_Records_
════════════════

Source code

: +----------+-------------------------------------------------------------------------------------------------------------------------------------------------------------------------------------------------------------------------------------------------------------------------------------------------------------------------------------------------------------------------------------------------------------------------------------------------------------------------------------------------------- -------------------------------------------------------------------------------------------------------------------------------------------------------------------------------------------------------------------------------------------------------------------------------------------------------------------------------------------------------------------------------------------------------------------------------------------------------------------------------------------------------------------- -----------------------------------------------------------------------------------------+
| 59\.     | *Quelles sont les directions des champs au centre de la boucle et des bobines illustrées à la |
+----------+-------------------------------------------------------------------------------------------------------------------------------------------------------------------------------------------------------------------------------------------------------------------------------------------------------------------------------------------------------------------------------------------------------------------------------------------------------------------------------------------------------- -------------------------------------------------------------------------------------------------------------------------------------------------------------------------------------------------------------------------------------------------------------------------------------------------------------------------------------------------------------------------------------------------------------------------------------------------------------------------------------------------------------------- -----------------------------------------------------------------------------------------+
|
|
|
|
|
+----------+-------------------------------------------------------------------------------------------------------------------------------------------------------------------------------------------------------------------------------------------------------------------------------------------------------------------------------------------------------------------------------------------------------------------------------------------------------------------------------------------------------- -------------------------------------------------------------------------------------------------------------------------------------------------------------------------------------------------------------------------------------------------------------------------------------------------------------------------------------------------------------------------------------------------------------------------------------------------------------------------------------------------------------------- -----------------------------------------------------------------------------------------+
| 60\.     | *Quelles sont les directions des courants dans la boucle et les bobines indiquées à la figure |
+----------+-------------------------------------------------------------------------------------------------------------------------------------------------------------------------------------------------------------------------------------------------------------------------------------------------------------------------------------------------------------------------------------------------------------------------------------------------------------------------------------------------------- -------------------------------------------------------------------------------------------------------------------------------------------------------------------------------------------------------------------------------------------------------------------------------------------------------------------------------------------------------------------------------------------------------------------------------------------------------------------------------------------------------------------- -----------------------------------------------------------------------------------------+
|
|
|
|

════════════════

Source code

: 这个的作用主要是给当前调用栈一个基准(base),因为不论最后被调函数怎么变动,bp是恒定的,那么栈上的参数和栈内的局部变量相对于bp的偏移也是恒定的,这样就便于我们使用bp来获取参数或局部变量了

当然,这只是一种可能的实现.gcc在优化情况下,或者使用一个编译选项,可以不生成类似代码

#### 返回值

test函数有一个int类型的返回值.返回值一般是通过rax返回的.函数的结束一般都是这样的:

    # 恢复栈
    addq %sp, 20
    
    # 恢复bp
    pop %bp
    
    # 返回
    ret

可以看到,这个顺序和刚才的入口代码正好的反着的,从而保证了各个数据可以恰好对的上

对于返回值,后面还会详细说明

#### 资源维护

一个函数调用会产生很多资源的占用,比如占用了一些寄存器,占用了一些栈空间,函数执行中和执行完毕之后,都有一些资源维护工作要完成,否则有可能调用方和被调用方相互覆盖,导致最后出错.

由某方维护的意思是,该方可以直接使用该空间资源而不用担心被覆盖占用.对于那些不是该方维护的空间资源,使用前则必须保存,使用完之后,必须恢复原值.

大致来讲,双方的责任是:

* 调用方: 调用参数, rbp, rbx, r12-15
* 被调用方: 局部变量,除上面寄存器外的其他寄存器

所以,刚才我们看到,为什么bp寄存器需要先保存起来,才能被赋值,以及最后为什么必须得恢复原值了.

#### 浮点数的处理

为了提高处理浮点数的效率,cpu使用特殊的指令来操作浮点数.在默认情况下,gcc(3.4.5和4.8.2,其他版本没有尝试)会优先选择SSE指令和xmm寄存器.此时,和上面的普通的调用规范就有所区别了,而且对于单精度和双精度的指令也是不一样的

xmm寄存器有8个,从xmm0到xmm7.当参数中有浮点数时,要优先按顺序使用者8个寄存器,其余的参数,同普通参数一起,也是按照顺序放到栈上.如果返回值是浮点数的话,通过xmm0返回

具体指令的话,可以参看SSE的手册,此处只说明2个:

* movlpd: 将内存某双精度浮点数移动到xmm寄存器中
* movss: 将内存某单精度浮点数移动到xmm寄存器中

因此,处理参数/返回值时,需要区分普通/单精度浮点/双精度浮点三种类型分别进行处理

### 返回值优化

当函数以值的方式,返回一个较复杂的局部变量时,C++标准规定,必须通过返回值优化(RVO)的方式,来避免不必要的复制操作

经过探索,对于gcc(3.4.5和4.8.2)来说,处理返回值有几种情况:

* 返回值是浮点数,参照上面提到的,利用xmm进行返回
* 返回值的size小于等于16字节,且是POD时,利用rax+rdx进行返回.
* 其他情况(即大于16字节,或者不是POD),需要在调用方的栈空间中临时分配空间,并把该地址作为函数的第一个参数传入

════════════════

_What is being asked_
Wherever the word "directions" appears in a line of the data, copy that line.

_Task response_
| 59\.     | *Quelles sont les directions des champs au centre de la boucle et des bobines illustrées à la |
| 60\.     | *Quelles sont les directions des courants dans la boucle et les bobines indiquées à la figure |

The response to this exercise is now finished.